Work to complete
Retype each line of the data that follows without any change, leaving out the pictures.

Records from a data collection
* * * * * * *

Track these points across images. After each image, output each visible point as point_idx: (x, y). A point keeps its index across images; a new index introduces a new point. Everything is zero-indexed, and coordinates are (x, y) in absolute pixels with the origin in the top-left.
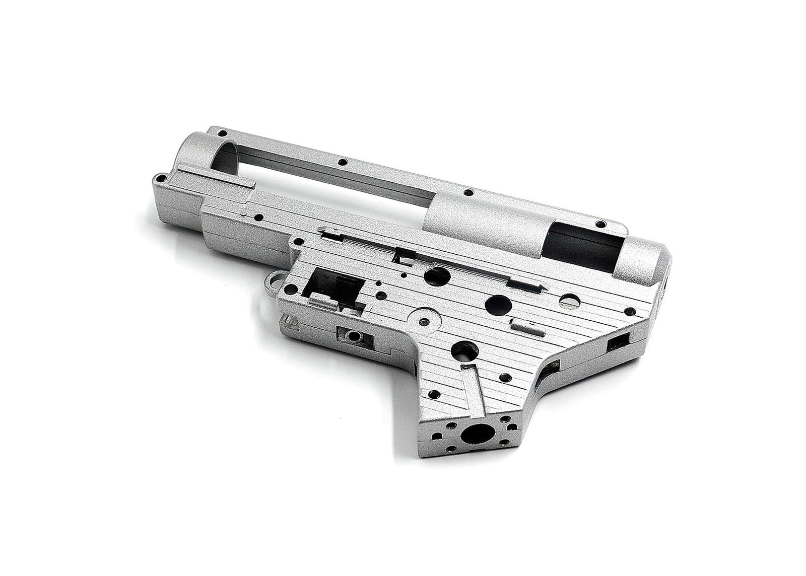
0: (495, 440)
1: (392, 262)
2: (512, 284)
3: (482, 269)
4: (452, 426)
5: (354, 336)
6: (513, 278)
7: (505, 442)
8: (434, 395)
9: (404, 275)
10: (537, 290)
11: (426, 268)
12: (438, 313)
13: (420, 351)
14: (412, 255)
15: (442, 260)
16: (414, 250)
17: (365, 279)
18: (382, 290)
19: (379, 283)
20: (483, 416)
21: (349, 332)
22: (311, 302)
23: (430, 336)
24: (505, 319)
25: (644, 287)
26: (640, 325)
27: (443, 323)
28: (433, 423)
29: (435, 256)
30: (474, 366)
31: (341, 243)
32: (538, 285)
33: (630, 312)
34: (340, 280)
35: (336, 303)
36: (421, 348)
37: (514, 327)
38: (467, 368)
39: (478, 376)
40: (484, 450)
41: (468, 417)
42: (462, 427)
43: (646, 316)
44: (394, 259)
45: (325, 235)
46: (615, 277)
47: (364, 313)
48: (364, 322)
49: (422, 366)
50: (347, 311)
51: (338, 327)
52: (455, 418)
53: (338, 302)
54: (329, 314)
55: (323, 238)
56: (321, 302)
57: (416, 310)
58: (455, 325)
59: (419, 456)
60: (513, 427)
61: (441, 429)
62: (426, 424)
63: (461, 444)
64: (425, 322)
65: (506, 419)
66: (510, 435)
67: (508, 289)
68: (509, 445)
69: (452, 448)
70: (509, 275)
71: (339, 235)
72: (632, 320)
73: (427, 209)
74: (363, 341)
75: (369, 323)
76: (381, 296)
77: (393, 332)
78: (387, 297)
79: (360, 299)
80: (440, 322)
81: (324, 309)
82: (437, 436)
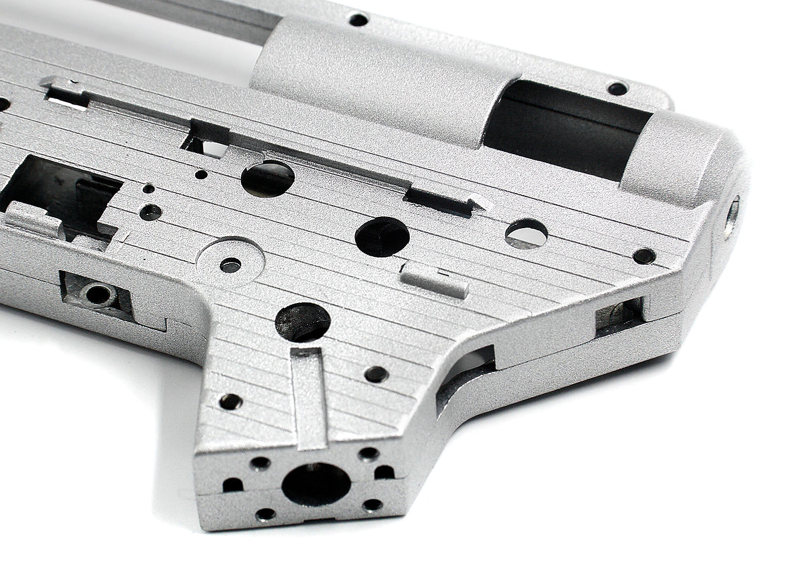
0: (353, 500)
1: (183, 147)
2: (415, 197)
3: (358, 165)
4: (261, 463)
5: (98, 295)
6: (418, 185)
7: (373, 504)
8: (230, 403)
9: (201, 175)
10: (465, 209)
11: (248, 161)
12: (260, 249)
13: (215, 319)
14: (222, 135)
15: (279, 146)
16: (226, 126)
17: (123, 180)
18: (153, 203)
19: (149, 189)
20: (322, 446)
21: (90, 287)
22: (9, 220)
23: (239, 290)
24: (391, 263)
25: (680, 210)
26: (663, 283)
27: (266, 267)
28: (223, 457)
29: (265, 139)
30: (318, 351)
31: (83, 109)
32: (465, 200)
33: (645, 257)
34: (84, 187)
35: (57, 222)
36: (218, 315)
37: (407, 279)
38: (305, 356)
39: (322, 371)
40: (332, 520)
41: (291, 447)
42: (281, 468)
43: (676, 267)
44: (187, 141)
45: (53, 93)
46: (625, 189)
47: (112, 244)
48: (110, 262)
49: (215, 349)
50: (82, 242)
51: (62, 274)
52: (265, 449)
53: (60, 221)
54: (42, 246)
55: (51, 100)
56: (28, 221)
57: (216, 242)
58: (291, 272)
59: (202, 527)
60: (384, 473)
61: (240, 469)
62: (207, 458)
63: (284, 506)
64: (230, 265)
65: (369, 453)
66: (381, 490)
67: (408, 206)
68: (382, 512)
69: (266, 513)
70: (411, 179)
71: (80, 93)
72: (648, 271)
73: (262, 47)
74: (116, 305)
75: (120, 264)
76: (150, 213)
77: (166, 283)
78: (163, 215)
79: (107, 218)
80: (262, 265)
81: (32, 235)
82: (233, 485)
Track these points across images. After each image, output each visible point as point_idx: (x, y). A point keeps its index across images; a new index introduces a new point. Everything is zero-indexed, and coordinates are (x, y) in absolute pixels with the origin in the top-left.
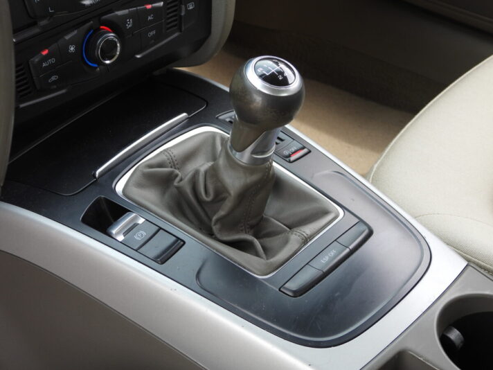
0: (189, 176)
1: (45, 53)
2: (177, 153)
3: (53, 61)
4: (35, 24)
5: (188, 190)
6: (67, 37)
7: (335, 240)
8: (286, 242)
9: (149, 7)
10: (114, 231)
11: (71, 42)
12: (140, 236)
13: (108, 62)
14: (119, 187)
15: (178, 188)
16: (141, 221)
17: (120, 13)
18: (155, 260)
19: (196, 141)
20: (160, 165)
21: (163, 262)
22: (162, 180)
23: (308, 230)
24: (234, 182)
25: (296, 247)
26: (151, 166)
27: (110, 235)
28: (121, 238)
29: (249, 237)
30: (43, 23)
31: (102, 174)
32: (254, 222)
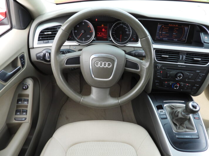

* * * * * * *

Output for this task
Track these points across images. After each image, output each visible point as point_idx: (x, y). A point keeps its index across images; a new index introduces a new point. Everything is zero-indexed, and coordinates are (x, y) in absolute pixels with the origin in the top-left.
0: (495, 440)
1: (392, 262)
2: (512, 284)
3: (482, 269)
4: (452, 426)
5: (354, 336)
6: (513, 278)
7: (505, 442)
8: (434, 395)
9: (404, 275)
10: (537, 290)
11: (426, 268)
12: (438, 313)
13: (420, 351)
14: (412, 255)
15: (442, 260)
16: (414, 250)
17: (365, 279)
18: (382, 290)
19: (379, 283)
20: (483, 416)
21: (349, 332)
22: (311, 302)
23: (430, 336)
24: (505, 319)
25: (644, 287)
26: (640, 325)
27: (443, 323)
28: (433, 423)
29: (435, 256)
30: (474, 366)
31: (341, 243)
32: (538, 285)
33: (630, 312)
34: (340, 280)
35: (336, 303)
36: (421, 348)
37: (514, 327)
38: (467, 368)
39: (478, 376)
40: (484, 450)
41: (468, 417)
42: (462, 427)
43: (646, 316)
44: (394, 259)
45: (325, 235)
46: (615, 277)
47: (364, 313)
48: (364, 322)
49: (422, 366)
50: (347, 311)
51: (338, 327)
52: (455, 418)
53: (338, 302)
54: (329, 314)
55: (323, 238)
56: (321, 302)
57: (416, 310)
58: (455, 325)
59: (419, 456)
60: (513, 427)
61: (441, 429)
62: (426, 424)
63: (461, 444)
64: (425, 322)
65: (506, 419)
66: (510, 435)
67: (508, 289)
68: (509, 445)
69: (452, 448)
70: (509, 275)
71: (339, 235)
72: (632, 320)
73: (427, 209)
74: (363, 341)
75: (369, 323)
76: (381, 296)
77: (393, 332)
78: (387, 297)
79: (360, 299)
80: (440, 322)
81: (324, 309)
82: (437, 436)
0: (353, 500)
1: (183, 147)
2: (415, 197)
3: (358, 165)
4: (261, 463)
5: (98, 295)
6: (418, 185)
7: (373, 504)
8: (230, 403)
9: (201, 175)
10: (465, 209)
11: (248, 161)
12: (260, 249)
13: (215, 319)
14: (222, 135)
15: (279, 146)
16: (226, 126)
17: (123, 180)
18: (153, 203)
19: (149, 189)
20: (322, 446)
21: (90, 287)
22: (9, 220)
23: (239, 290)
24: (391, 263)
25: (680, 210)
26: (663, 283)
27: (266, 267)
28: (223, 457)
29: (265, 139)
30: (318, 351)
31: (83, 109)
32: (465, 200)
33: (645, 257)
34: (84, 187)
35: (57, 222)
36: (218, 315)
37: (407, 279)
38: (305, 356)
39: (322, 371)
40: (332, 520)
41: (291, 447)
42: (281, 468)
43: (676, 267)
44: (187, 141)
45: (53, 93)
46: (625, 189)
47: (112, 244)
48: (110, 262)
49: (215, 349)
50: (82, 242)
51: (62, 274)
52: (265, 449)
53: (60, 221)
54: (42, 246)
55: (51, 100)
56: (28, 221)
57: (216, 242)
58: (291, 272)
59: (202, 527)
60: (384, 473)
61: (240, 469)
62: (207, 458)
63: (284, 506)
64: (230, 265)
65: (369, 453)
66: (381, 490)
67: (408, 206)
68: (382, 512)
69: (266, 513)
70: (411, 179)
71: (80, 93)
72: (648, 271)
73: (262, 47)
74: (116, 305)
75: (120, 264)
76: (150, 213)
77: (166, 283)
78: (163, 215)
79: (107, 218)
80: (262, 265)
81: (32, 235)
82: (233, 485)
Track these points across images. After each image, output each visible point as point_idx: (x, y). A point keeps its index across images; a new index introduces a new point. Everything is zero-indexed, and coordinates are (x, y) in absolute pixels with the origin in the top-left.
0: (189, 176)
1: (45, 53)
2: (177, 153)
3: (53, 61)
4: (35, 24)
5: (188, 190)
6: (67, 37)
7: (335, 240)
8: (286, 242)
9: (149, 7)
10: (114, 231)
11: (71, 42)
12: (140, 236)
13: (108, 62)
14: (119, 187)
15: (178, 188)
16: (141, 221)
17: (120, 13)
18: (155, 260)
19: (196, 141)
20: (160, 165)
21: (163, 262)
22: (162, 180)
23: (308, 230)
24: (234, 182)
25: (296, 247)
26: (151, 166)
27: (110, 235)
28: (121, 238)
29: (249, 237)
30: (43, 23)
31: (102, 174)
32: (254, 222)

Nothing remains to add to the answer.